Deal with SEs filling up

To avoid that SEs fill up, it is necessary to (i) monitor SEs with only few remaining free space, and (ii) trigger a procedure to track VO files and contact the file owners so that they migrate their files to some other SE. Ideally, the procedure should propose alternative SEs with enough free space would help users in the migration.

Related works and material:

  • The LFCBrowseSE tool, developed by GRyCAP (LSGC memeber), is able to list all LFC entries which have a replica on a SE given by its hostname. Optionally it provides owners'DNs and files SURLs.
  • On top of LFCBrowseSE, the biomed support tools, developed by I3S, provide the scan-se tool that scans all SEs with few remaining space. For each SE it returns a list of users along with the space they use and their email addresses.

Consistency between LFC and SEs: zombie & ghost files

Zombie files, aka. dark data, are physical file replicas with no more entry in any file catalog of the VO. Such files waste space on SEs and are likely to remain forever unless some procedure points them out.

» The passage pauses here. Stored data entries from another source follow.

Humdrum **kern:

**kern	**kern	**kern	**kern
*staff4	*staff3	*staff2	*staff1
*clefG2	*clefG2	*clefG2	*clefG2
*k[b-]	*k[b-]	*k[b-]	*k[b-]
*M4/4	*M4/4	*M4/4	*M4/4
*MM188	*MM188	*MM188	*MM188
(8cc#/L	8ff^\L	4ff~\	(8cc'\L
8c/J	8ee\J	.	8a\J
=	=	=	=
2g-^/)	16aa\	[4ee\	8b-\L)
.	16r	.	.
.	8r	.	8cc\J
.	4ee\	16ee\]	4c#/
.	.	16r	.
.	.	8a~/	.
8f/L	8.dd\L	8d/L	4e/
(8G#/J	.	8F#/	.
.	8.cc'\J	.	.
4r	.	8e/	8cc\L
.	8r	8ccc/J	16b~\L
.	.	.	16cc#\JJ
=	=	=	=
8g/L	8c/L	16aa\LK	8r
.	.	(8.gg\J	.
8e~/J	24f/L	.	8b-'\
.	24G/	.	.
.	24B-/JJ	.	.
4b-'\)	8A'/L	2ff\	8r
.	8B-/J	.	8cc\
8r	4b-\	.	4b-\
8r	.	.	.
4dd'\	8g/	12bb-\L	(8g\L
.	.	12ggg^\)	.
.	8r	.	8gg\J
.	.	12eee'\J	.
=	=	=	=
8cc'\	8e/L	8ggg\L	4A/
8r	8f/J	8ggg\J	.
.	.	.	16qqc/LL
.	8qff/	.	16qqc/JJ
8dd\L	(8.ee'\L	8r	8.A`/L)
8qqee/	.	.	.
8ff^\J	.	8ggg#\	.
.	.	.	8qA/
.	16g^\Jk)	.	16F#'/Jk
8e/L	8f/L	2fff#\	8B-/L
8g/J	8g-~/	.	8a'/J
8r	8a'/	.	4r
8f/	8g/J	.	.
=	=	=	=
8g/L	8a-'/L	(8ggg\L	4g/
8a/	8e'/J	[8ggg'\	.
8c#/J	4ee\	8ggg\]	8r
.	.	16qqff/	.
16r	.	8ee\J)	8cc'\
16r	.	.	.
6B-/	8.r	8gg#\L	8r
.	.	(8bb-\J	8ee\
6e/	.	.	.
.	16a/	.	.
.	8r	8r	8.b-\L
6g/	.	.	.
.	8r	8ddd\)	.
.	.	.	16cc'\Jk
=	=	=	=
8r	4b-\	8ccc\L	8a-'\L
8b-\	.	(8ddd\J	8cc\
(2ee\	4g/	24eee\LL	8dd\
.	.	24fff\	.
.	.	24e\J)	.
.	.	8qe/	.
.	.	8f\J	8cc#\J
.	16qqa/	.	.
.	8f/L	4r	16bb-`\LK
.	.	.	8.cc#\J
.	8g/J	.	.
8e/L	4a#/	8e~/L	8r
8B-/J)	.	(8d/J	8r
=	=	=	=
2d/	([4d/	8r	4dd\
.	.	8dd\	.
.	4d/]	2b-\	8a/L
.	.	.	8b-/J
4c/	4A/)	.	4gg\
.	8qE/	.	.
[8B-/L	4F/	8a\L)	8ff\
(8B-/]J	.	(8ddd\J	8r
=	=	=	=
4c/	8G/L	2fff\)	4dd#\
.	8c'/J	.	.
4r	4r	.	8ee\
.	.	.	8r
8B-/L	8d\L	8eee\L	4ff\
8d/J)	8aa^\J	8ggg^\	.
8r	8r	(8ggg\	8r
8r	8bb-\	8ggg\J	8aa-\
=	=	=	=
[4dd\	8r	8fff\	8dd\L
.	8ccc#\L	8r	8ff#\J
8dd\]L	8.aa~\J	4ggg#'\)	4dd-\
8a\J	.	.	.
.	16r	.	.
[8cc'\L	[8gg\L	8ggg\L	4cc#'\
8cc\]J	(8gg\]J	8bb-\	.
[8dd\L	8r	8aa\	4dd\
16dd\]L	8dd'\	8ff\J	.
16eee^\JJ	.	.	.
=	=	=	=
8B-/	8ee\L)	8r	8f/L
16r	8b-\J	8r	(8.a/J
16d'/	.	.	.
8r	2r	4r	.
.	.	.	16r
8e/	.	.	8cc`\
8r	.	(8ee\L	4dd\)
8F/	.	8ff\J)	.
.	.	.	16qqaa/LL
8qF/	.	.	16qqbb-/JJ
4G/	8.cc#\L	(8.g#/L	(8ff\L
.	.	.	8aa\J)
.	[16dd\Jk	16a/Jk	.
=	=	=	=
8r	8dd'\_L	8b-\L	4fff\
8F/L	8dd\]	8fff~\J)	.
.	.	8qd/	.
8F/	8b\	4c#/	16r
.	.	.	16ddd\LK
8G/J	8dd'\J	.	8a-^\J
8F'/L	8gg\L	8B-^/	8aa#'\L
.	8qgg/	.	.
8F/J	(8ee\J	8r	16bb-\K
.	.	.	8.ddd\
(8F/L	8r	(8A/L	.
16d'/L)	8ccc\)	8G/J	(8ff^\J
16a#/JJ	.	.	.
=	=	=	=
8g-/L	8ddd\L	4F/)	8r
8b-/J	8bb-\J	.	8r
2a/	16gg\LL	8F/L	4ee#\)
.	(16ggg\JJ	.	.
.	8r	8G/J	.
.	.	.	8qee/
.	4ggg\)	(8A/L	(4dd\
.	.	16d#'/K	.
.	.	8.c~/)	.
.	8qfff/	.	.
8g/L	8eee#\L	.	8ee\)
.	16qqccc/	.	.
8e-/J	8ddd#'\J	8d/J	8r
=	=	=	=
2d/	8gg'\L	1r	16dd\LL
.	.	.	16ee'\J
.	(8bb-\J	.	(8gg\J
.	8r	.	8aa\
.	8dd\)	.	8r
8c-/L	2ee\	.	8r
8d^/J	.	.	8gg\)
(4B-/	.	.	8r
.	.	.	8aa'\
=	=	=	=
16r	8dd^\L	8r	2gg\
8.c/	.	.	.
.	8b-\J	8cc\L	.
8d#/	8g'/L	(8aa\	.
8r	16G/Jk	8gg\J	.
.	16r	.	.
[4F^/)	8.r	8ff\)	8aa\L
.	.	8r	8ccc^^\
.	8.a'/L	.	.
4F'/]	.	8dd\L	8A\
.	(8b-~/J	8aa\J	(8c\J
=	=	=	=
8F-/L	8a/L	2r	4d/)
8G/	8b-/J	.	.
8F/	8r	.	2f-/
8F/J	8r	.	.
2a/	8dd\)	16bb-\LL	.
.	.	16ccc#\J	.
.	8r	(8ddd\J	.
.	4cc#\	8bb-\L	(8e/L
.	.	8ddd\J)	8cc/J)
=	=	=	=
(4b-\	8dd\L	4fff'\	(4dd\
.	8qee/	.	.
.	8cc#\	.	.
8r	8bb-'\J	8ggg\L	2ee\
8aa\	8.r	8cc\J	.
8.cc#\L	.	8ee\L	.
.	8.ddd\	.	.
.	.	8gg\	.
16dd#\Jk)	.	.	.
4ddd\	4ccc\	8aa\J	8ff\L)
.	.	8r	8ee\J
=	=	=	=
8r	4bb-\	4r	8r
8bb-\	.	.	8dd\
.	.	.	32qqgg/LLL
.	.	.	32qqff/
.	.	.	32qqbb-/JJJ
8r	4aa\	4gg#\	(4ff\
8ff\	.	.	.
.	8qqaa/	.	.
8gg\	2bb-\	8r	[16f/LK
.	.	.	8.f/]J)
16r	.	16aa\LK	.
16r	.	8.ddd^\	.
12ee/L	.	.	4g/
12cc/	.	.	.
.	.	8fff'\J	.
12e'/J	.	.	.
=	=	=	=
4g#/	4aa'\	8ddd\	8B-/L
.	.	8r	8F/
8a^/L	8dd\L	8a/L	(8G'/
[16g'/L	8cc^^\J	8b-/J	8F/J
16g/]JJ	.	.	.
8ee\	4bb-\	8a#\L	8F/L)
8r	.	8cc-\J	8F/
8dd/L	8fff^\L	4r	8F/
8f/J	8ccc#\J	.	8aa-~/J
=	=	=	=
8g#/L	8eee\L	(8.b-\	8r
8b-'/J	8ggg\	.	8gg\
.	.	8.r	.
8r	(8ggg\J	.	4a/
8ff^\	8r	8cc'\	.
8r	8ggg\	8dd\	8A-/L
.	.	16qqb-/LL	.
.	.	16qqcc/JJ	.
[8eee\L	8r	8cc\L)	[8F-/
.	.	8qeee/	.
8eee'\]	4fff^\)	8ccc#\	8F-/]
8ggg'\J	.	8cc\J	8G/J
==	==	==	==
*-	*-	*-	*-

Conversely, ghost files are entries of the file catalog with no more corresponding physical replica. Such entries load the file catalog with useless entries that may hamper the overall catalog performances.

Not all users of a VO may use the same LFC or any other kind of file catalog. In this case, the procedure set up to delete ghost files should allow for the configuration of files to be ignored: for instance, a set of regular expressions describing file names on SEs with well known pattern.

Related works and material:

The LHCb and ATLAS VOs use the following approach: (i) supporting sites periodically produce a full dump of their SE (file names); (ii) the VO data manager compares this content with the file catalog content, and removes zombie replicas (scalability issues with large SEs), and removes ghost entries from the catalog. The procedure and format of the storage dumps is generic and reusable. The comparison tools for LHCb are very experiment-specific and probably hardly adaptable. But the ATLAS comparison scripts are probably reusable.

VAPOR needs to assess how this procedure could be adapted and automated in the context of other VOs. A test phase should involve a limited set of sites willing to participate. First, the SE dump should be done on demand to check the procedure validity, then dumps may be automated.

QMUL (UK) is ok to start this way. GRIF (FR) has proposed to test/tune the procedures before transmitting to sites, because: (i) some sites lack tooling/knowledge, (ii) procedures that perform too many requests to SE databases may be “SE killer”.

Other possible features

Set up a counter of number of tickets submitted by site, time ticket remain open, so that VO managers can eventually figure out problematic sites (if any), and consider corrective actions with them.

Community Accounting

Today, the only accounting tool available grid-wide is the EGI Accounting Portal. It produces per site, per NGI, and per VO resource usage reports. VAPOR intends to provide accounting reports at levels of organisation closer to the user communities: per VRC resource usage, per VO sub-group resource usage.

In VOs with fragmented user groups, estimating the future needs for resources is hardly possible as user groups remain independent. However, being making such estimations should be useful for catch-all VOs to be able to anticipate their needs and negotiate resources with sites and NGIs. In particular, the Resource Allocation Work Group currently works on the model of pools of resources contributed by NGIs. Such resources would be allocated to VOs in response to a "request for resources", in which VOs estimate the amount of CPU hours that they need.

VAPOR proposes projections of future needs for storage and computing resources of a VO, based on the extrapolation of passed accounting data from.